Pistes d’adaptation et signaux rassurants pour les bailleurs
En dépit des turbulences initiales, les bailleurs institutionnels affichent un optimisme prudent. Un représentant de la Commission européenne rappelle que « l’aptitude à réviser rapidement un dispositif au regard des enseignements tirés constitue, in fine, un gage de professionnalisme ». Amarante a ainsi renforcé son audit interne, délégué davantage de responsabilités à ses partenaires somaliens et étoffé son processus de due diligence pour les prestataires locaux.
Sur le plan opérationnel, la firme vient de déployer un centre de coordination numérique doté d’une cartographie prédictive des incidents. Ce nouvel outil, cofinancé par un fonds français d’innovation duale, devrait permettre de réduire les temps de réaction et d’anticiper les mouvements de flux civils lors d’opérations de désenclavement. Les premières données partagées avec la délégation européenne montrent une baisse de 17 % des journées à risque élevé depuis mars.

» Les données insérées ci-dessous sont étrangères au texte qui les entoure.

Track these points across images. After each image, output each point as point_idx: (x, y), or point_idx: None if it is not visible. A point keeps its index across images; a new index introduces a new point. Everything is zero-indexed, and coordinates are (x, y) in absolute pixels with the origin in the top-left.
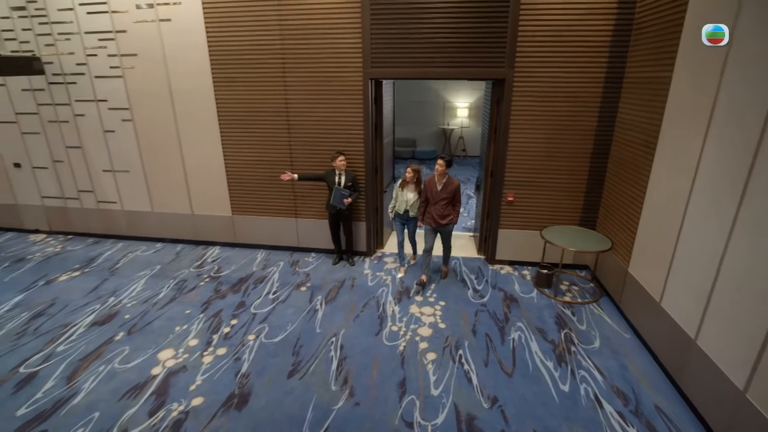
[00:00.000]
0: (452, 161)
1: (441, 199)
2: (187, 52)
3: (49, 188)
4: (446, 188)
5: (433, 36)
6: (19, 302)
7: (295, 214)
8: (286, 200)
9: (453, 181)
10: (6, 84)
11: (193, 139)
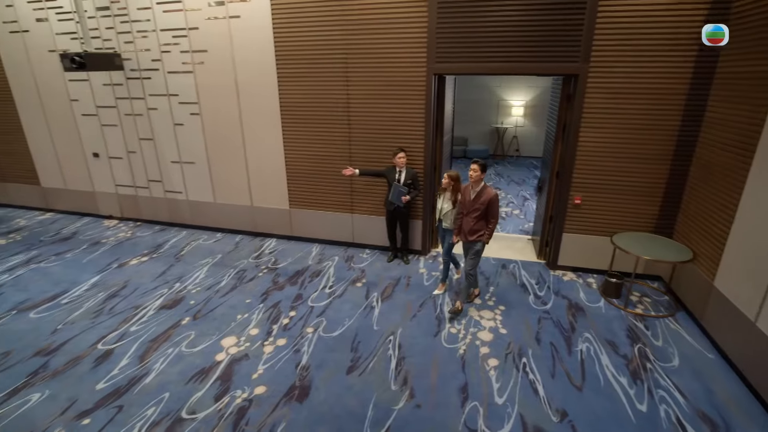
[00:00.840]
0: (487, 166)
1: (473, 210)
2: (254, 48)
3: (122, 177)
4: (479, 198)
5: (502, 29)
6: (96, 283)
7: (351, 209)
8: (343, 195)
9: (488, 191)
10: (89, 79)
11: (255, 133)
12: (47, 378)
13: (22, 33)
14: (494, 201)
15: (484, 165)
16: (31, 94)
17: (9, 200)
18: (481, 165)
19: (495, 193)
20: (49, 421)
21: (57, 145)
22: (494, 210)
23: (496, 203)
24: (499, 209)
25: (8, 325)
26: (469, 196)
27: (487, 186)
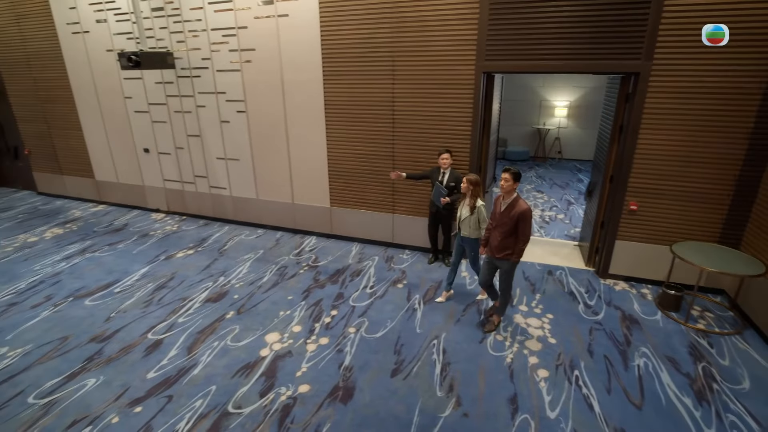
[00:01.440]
0: (520, 174)
1: (501, 224)
2: (301, 46)
3: (170, 172)
4: (509, 211)
5: (558, 25)
6: (145, 273)
7: (393, 209)
8: (384, 195)
9: (520, 204)
10: (143, 77)
11: (299, 131)
12: (102, 364)
13: (83, 34)
14: (525, 216)
15: (517, 173)
16: (89, 93)
17: (66, 192)
18: (513, 173)
19: (527, 207)
20: (103, 406)
21: (111, 140)
22: (524, 227)
23: (527, 219)
24: (532, 226)
25: (66, 311)
26: (500, 208)
27: (520, 198)
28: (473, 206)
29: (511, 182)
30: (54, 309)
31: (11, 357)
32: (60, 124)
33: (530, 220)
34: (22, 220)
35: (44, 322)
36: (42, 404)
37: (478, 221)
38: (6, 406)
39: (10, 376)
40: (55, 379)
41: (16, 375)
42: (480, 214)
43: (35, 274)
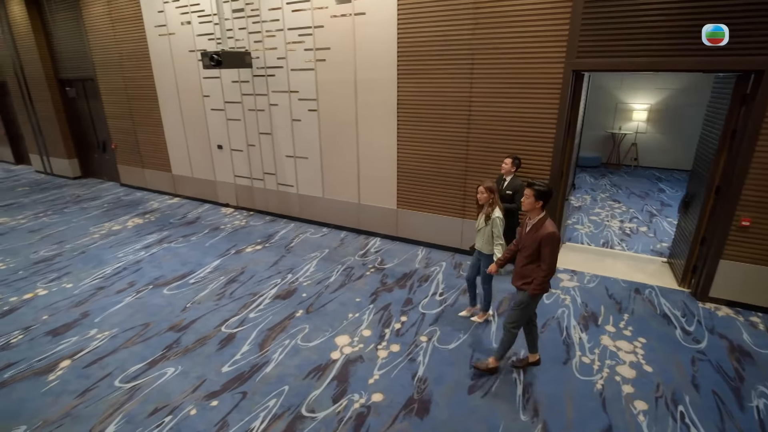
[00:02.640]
0: (548, 193)
1: (525, 247)
2: (376, 44)
3: (241, 168)
4: (533, 232)
5: (663, 19)
6: (217, 266)
7: (463, 214)
8: (455, 198)
9: (546, 226)
10: (221, 76)
11: (369, 131)
12: (179, 354)
13: (168, 36)
14: (548, 241)
15: (541, 191)
16: (171, 91)
17: (146, 184)
18: (537, 191)
19: (553, 231)
20: (182, 397)
21: (188, 137)
22: (548, 254)
23: (550, 245)
24: (557, 255)
25: (147, 299)
26: (526, 228)
27: (548, 219)
28: (488, 216)
29: (532, 199)
30: (136, 295)
31: (100, 339)
32: (144, 120)
33: (555, 246)
34: (108, 209)
35: (128, 307)
36: (127, 388)
37: (491, 234)
38: (95, 387)
39: (99, 357)
40: (138, 365)
41: (104, 357)
42: (495, 226)
43: (119, 260)
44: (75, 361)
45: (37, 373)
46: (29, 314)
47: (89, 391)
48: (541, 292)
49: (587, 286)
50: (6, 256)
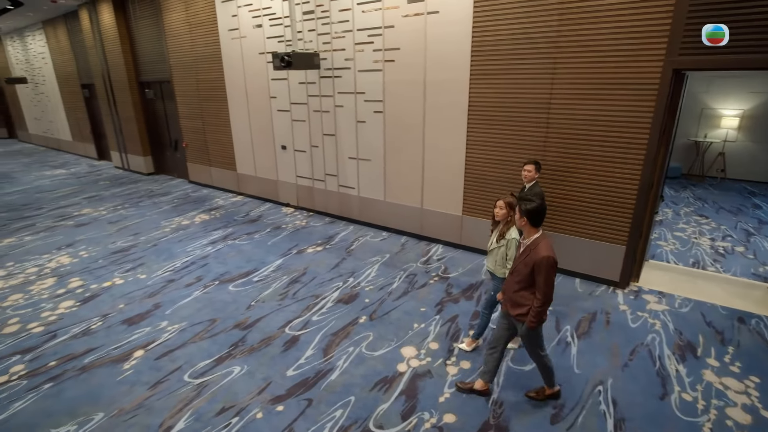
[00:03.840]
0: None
1: (517, 270)
2: (449, 44)
3: (303, 169)
4: (525, 255)
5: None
6: (280, 266)
7: None
8: None
9: (540, 248)
10: (288, 78)
11: (436, 134)
12: (245, 353)
13: (240, 39)
14: (542, 267)
15: (528, 210)
16: (239, 92)
17: (212, 182)
18: (524, 210)
19: (547, 255)
20: (248, 398)
21: (254, 137)
22: (542, 281)
23: (545, 271)
24: (553, 281)
25: (213, 294)
26: (521, 248)
27: (543, 240)
28: (503, 235)
29: (518, 215)
30: (204, 290)
31: (170, 332)
32: (213, 120)
33: (551, 272)
34: (177, 204)
35: (196, 301)
36: (195, 384)
37: (505, 256)
38: (166, 380)
39: (169, 350)
40: (206, 361)
41: (174, 350)
42: (509, 248)
43: (188, 254)
44: (148, 351)
45: (113, 361)
46: (107, 302)
47: (160, 384)
48: (538, 324)
49: (679, 310)
50: (89, 245)
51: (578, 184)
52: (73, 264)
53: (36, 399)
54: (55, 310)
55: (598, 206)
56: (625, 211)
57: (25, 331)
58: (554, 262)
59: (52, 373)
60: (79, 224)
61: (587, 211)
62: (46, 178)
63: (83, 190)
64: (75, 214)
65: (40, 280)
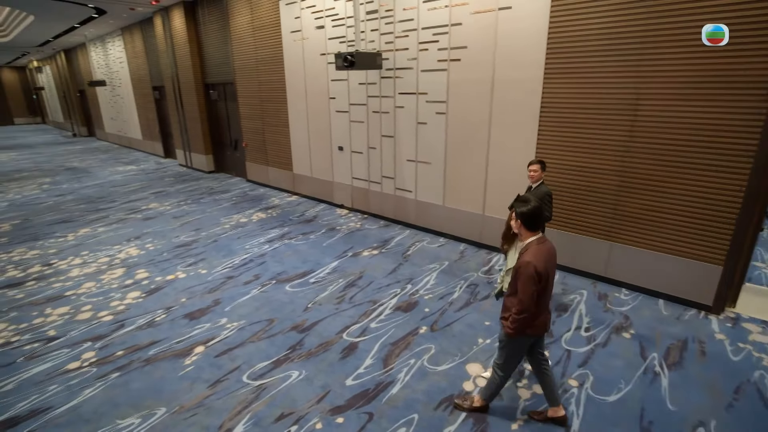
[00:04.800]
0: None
1: (513, 276)
2: (521, 40)
3: (359, 171)
4: (517, 260)
5: None
6: (335, 268)
7: (611, 236)
8: (603, 218)
9: (526, 254)
10: (348, 79)
11: (503, 136)
12: (303, 357)
13: (302, 40)
14: (520, 271)
15: (522, 213)
16: (299, 93)
17: (268, 181)
18: (518, 213)
19: (527, 260)
20: (307, 406)
21: (311, 137)
22: (519, 287)
23: (523, 277)
24: (531, 289)
25: (271, 294)
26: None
27: (537, 245)
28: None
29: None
30: (261, 289)
31: (229, 329)
32: (272, 121)
33: (529, 279)
34: (236, 202)
35: (254, 300)
36: (254, 386)
37: None
38: (226, 379)
39: (228, 348)
40: (264, 362)
41: (233, 349)
42: None
43: (246, 252)
44: (208, 348)
45: (175, 355)
46: (171, 295)
47: (220, 383)
48: (517, 334)
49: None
50: (155, 238)
51: (668, 194)
52: (140, 256)
53: (104, 388)
54: (123, 300)
55: (692, 220)
56: (725, 227)
57: (96, 319)
58: (534, 270)
59: (119, 362)
60: (146, 218)
61: (677, 226)
62: (118, 174)
63: (150, 185)
64: (143, 208)
65: (110, 270)
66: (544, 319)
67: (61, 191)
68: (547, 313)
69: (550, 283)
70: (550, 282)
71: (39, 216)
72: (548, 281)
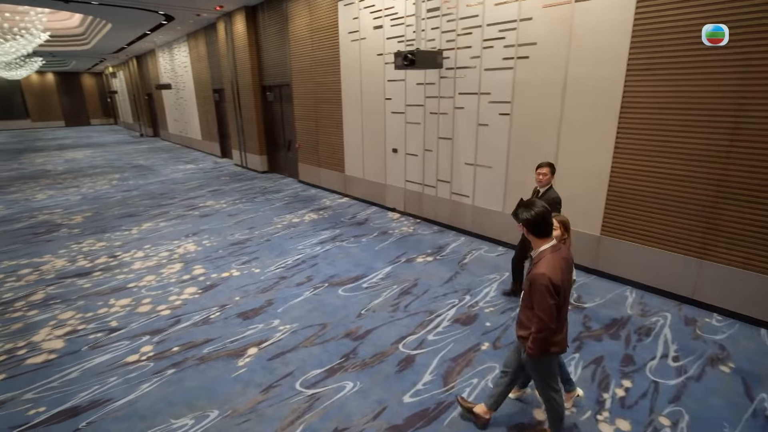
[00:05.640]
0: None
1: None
2: (600, 34)
3: (413, 174)
4: (529, 271)
5: None
6: (389, 273)
7: (702, 252)
8: (691, 231)
9: (539, 265)
10: (405, 79)
11: (575, 139)
12: (357, 367)
13: (360, 41)
14: (535, 284)
15: (528, 221)
16: (354, 94)
17: (319, 182)
18: (522, 220)
19: (542, 272)
20: (362, 422)
21: (365, 139)
22: (537, 301)
23: (539, 290)
24: (548, 306)
25: (323, 297)
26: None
27: (547, 255)
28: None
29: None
30: (314, 291)
31: (282, 332)
32: (326, 122)
33: (545, 292)
34: (288, 202)
35: (306, 302)
36: (307, 395)
37: None
38: (278, 385)
39: (281, 351)
40: (317, 370)
41: (286, 353)
42: None
43: (298, 252)
44: (261, 350)
45: (229, 355)
46: (225, 293)
47: (273, 388)
48: (540, 355)
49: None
50: (211, 235)
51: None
52: (198, 252)
53: (160, 384)
54: (180, 295)
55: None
56: None
57: (154, 313)
58: (549, 282)
59: (175, 359)
60: (203, 215)
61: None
62: (179, 172)
63: (208, 184)
64: (200, 205)
65: (169, 264)
66: (565, 334)
67: (128, 187)
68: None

Tandis que Mogadiscio s’apprête à accueillir de nouvelles conférences régionales sur la sécurité maritime, il n’est pas anodin qu’une société européenne, certes perfectible, affirme sa capacité d’adaptation dans un environnement aussi mouvant. La trajectoire d’Amarante rappelle, au-delà de la controverse, la réalité d’une Somalie encore marquée par des équilibres politico-sécuritaires fragiles, où chaque acteur est condamné à l’agilité. Dans cette équation, le groupe français cherche moins à briller qu’à durer — une orientation qui, à moyen terme, pourrait rassurer les bailleurs multilatéraux et soutenir la stabilisation institutionnelle du pays.